Using monthly rainfall figures
Trench uses three types of monthly rainfall figures:
- adopted rainfall
- the monthly rainfall you choose for a site.
- retained rainfall
- the adopted rainfall that has been corrected for slope angle.
- mean rainfall
- the recorded rainfall for the site.
- mean rainfall is an optional input for Trench.

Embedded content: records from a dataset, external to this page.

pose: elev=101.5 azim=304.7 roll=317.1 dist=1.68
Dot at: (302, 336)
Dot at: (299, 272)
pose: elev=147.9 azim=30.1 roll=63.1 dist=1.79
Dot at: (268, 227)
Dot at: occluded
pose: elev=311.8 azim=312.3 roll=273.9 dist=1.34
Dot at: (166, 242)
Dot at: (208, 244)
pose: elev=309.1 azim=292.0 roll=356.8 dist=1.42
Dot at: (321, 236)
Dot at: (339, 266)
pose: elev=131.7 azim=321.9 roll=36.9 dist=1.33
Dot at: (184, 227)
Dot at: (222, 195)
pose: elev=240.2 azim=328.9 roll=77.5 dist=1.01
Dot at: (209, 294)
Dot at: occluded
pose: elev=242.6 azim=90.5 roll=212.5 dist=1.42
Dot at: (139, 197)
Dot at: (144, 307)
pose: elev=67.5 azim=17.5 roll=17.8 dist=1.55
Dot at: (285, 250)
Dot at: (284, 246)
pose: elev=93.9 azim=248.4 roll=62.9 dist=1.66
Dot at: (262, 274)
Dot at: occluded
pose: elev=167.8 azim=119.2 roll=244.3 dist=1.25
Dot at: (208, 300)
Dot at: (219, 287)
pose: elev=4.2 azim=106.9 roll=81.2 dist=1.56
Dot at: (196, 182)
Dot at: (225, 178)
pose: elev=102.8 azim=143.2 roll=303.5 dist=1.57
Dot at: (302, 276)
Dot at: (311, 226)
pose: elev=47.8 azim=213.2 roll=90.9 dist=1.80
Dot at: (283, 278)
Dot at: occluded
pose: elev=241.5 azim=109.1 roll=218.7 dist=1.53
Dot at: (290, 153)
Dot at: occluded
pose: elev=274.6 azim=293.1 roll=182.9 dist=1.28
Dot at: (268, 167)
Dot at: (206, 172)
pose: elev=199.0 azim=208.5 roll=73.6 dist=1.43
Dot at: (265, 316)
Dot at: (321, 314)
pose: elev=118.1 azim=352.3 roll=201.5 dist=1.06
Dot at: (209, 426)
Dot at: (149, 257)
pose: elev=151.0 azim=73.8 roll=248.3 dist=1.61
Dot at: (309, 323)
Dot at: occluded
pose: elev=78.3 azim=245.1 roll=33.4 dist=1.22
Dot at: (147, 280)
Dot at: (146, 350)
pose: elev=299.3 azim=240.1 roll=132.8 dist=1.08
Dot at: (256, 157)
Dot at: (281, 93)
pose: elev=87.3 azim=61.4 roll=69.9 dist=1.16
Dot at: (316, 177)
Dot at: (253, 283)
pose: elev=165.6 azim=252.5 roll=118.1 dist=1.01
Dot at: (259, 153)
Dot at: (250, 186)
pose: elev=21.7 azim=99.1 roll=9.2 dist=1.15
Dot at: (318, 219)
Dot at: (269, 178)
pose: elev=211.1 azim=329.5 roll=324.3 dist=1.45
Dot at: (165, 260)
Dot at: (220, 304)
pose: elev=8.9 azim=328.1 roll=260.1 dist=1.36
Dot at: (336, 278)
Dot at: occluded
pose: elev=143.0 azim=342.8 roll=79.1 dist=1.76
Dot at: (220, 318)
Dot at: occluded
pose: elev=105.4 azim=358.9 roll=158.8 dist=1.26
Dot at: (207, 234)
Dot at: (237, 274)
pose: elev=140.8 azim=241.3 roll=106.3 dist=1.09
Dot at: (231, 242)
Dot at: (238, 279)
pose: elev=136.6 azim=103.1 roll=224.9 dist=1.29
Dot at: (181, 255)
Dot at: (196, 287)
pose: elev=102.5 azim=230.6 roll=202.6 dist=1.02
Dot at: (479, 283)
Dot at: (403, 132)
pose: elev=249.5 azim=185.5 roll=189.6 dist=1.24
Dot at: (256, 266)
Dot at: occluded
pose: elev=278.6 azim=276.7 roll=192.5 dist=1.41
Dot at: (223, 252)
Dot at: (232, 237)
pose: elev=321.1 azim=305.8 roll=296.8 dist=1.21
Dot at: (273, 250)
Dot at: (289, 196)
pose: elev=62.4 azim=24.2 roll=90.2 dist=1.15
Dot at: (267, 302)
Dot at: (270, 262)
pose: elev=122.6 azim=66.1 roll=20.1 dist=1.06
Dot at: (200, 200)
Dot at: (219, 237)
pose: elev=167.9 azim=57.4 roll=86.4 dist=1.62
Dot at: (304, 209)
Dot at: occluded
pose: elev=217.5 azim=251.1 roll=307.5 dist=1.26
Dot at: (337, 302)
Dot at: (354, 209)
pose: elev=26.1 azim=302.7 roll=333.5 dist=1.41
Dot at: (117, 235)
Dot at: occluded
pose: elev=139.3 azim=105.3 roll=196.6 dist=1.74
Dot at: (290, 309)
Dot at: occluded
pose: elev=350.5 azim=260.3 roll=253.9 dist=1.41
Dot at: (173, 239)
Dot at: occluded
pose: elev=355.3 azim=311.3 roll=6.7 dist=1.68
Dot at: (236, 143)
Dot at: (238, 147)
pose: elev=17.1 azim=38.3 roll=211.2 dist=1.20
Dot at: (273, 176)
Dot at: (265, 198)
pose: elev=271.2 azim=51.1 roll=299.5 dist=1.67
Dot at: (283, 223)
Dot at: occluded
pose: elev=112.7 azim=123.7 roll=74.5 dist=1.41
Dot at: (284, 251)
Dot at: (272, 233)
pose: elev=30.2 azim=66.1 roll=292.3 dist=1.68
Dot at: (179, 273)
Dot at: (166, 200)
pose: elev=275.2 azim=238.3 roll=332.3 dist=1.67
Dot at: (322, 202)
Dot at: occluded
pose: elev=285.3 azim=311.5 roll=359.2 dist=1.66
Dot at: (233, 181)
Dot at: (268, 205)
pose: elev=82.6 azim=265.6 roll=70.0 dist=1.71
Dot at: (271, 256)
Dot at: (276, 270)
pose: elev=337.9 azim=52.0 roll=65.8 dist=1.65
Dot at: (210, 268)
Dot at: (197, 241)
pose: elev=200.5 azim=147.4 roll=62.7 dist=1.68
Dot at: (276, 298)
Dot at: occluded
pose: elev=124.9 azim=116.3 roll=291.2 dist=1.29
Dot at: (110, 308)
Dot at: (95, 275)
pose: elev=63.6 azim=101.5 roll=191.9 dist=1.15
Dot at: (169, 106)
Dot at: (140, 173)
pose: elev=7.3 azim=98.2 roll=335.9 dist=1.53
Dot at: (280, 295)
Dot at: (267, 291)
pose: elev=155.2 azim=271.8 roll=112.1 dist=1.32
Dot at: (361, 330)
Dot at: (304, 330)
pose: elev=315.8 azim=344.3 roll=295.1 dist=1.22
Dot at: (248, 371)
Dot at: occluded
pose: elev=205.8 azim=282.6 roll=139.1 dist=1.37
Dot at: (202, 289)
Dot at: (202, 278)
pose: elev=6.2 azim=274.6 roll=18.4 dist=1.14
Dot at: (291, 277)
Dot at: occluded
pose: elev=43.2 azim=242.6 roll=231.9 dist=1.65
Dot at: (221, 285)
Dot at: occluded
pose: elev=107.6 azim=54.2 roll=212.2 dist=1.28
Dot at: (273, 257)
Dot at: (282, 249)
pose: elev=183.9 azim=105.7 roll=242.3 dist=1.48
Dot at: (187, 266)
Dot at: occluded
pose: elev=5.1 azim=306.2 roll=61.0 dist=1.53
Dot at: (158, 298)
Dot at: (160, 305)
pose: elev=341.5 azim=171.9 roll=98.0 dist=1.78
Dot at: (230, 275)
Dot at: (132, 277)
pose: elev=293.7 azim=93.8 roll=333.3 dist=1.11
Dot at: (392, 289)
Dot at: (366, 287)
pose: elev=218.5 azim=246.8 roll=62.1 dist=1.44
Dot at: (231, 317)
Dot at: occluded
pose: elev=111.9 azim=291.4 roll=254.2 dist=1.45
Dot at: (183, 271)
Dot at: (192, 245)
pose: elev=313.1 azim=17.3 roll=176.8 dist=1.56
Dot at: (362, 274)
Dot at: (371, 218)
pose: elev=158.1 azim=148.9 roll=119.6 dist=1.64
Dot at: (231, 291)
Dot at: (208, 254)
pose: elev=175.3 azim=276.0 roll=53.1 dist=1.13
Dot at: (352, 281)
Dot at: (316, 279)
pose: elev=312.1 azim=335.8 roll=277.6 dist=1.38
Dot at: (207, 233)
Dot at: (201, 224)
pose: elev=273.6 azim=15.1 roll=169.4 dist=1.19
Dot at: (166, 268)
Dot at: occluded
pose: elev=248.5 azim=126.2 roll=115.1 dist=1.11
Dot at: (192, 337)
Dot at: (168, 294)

The lower the rainfall you adopt, the smaller the disposal area needed to accept wastewater. Using mean monthly rainfall (which is approx. 50 percentile rain) may not be conservative enough, particularly in lower permeability soils where one high rainfall event might cause the system to (temporarily) overflow. For in-ground systems, mean monthly rainfall is probably acceptable where the soil is permeable enough to accept almost any rainfall or wastewater loading - for example, sands and silty sands, and structured, red-brown, porous and friable clayey silts and silty clays developed on basalt.
TIP
Consider using higher-than average rainfall for most uses of this application. You could. for example, add 10% or 20% to all monthly figures. You might decide to use 90 percentile rainfall figures for one or more months. (The 90 percentile figure is that monthly rainfall record which exceeds 90% of the rainfall records for a station ranked in increasing order. There is thus about a 1 in 10 chance of 90 percentile rainfall occurring in any specified month, and approx. a 1 in 100 chance of 90 percentile rainfall in any two months, in any year.) Using three or more months of 90 percentile rainfall may be excessively conservative.